Entries provided:
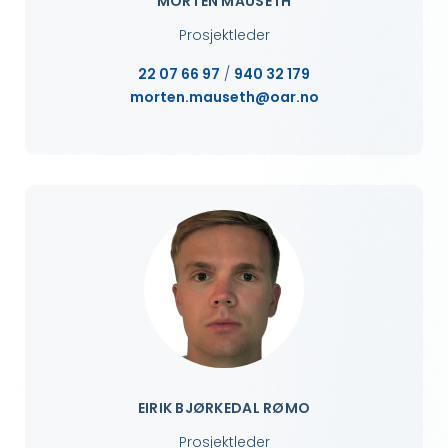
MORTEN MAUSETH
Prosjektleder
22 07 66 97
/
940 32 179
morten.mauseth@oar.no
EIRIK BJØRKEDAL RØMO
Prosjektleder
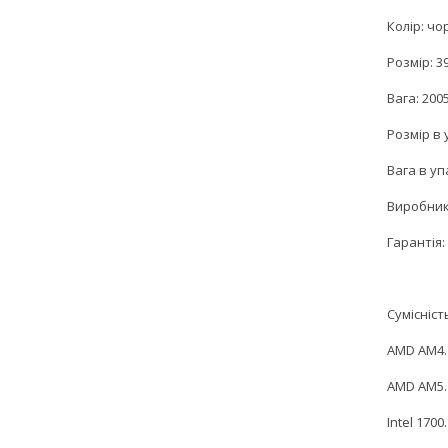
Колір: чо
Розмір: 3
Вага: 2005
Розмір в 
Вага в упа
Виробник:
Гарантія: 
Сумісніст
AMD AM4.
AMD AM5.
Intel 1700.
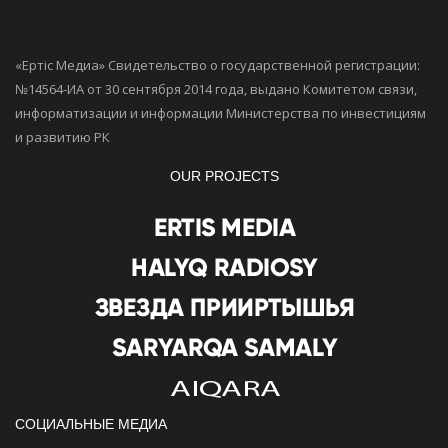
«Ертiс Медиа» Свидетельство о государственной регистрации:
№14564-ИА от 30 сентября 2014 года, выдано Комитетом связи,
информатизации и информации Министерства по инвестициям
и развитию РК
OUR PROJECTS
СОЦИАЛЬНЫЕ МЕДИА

--

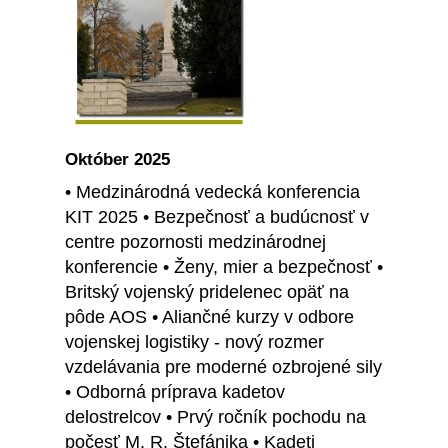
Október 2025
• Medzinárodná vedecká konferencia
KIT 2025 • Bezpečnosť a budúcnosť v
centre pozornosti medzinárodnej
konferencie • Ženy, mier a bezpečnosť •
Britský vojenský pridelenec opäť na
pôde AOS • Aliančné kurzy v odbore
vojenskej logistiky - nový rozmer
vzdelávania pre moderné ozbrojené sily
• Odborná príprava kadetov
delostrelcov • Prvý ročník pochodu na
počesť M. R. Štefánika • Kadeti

Brief: In the data above, find the line with "konferencie • Ženy, mier a bezpečnosť •" and the line with "počesť M. R. Štefánika • Kadeti". Retype both, plus every line between them, exactly.

Solution to the problem:
konferencie • Ženy, mier a bezpečnosť •
Britský vojenský pridelenec opäť na
pôde AOS • Aliančné kurzy v odbore
vojenskej logistiky - nový rozmer
vzdelávania pre moderné ozbrojené sily
• Odborná príprava kadetov
delostrelcov • Prvý ročník pochodu na
počesť M. R. Štefánika • Kadeti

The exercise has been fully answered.